Unfortunately, far too many are fixated on screaming at the sky, while blaming Trump, when the solution is easily at hand within their own communities. The flagrant stupidity of these people is so overwhelming that it makes it impossible to follow the news.
Yes, to all your points.
But the stupidity is also the result of elections being held during special times and the school teachers union being able to buy most board seats.
Now this is interesting because these same teachers have to have some respect for their safety do they not?
No.
You are presuming that a person who has served their time is going to commit a crime. What happened to the presumption of innocence?
The entire edifice of gun control rests on the provably false idea that controlling guns will control people. It hasn't worked and it will never work.

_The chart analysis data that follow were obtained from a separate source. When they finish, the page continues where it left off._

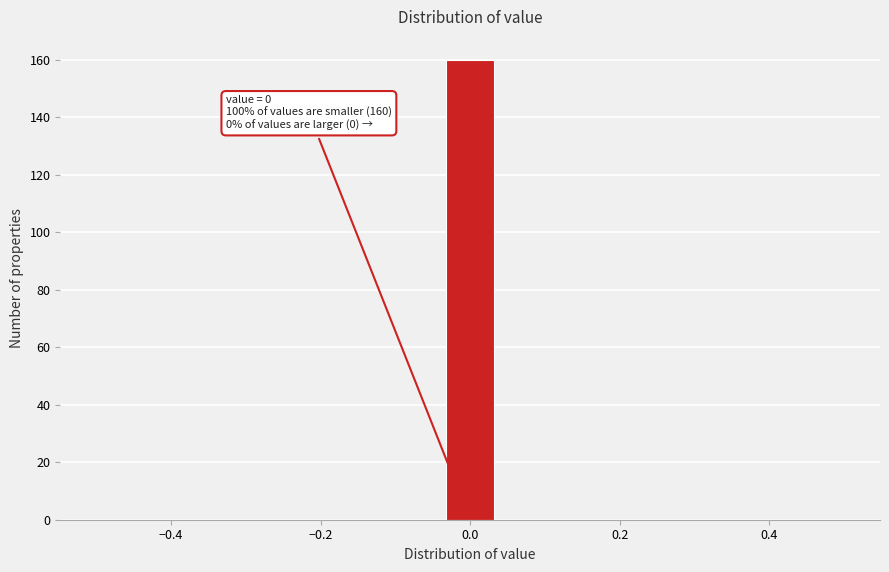

Around what value on the x-axis is the tallest bar? Give the approximate position of its centre, as read against the axis.

0.00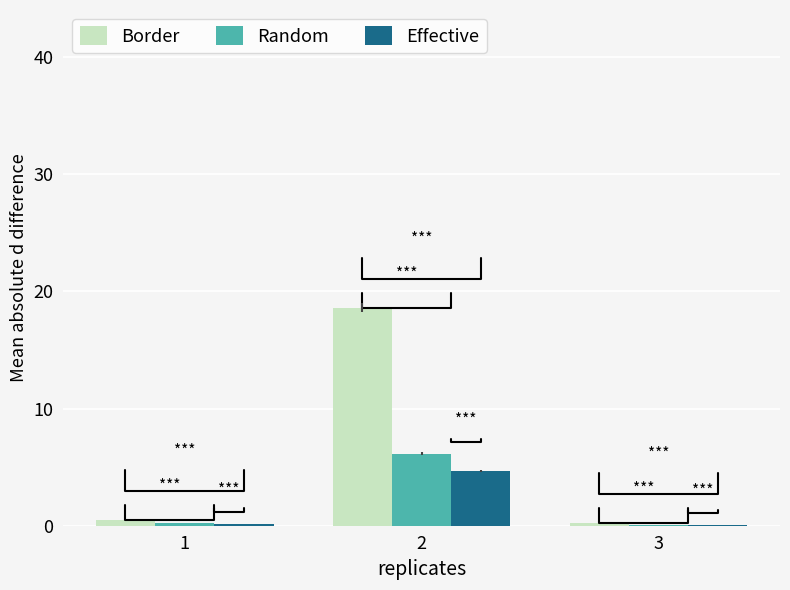

What is the total value across all series at 1?

0.9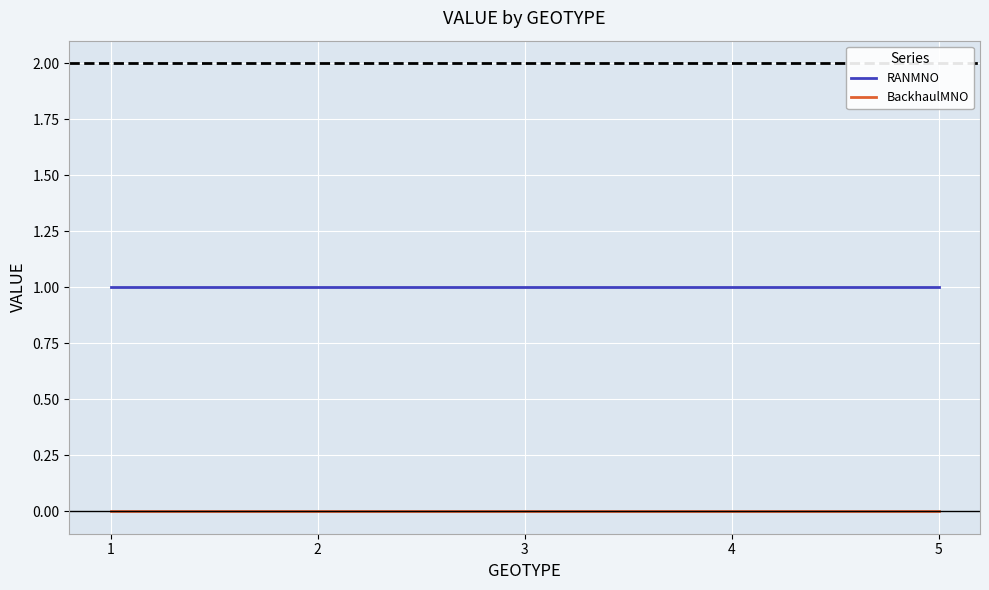

At 1, list the series in order from smallest to largest.

BackhaulMNO, RANMNO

Released felons who wish to do harm can rent large trucks, buy hundreds of gallons of gasoline, poison water supplies, and commit any number of non-gun attacks. The idea that we should fixate on guns and punish the millions of people that didn't commit the crime is ludicrous.
People who are provably a danger to society must be institutionalized. That would include mental hospitals for those who are not responsible for their criminal acts and prisons for those who are.
What we mustn't keep doing is excusing small crimes, thinking that they don't have a relationship to larger crimes. I always like to say, "Nobody ever walked into a convenience store with a gun in his hand by accident three times." By that I mean, when someone is convicted a third time for a violent crime, the sentence must be increased exponentially in order to protect the public.
Petty crimes need to be punished lightly at first, perhaps, but again, exponentially increasing the punishment for recidivism. Two months in jail for the first crime. Eight months for the second crime. Three years for the third. Twenty-four years for the fourth.
Justice for the American people cannot be obtained if we continue to let people who have criminal records "as long as your arm" to have access to guns, trucks, or gasoline. Some years ago San Francisco ran a sting operation involving a helpless person with cash. They caught the same guy twice within nine months stealing the money. Imagine how many crimes this man committed during the intervening nine months.
I'm personally fed up with California's gun laws which affect only the law-abiding and have no effect whatever on crime rates.
Hopefully nothing will come of it, like with various other directives (ie banning trannies from the military).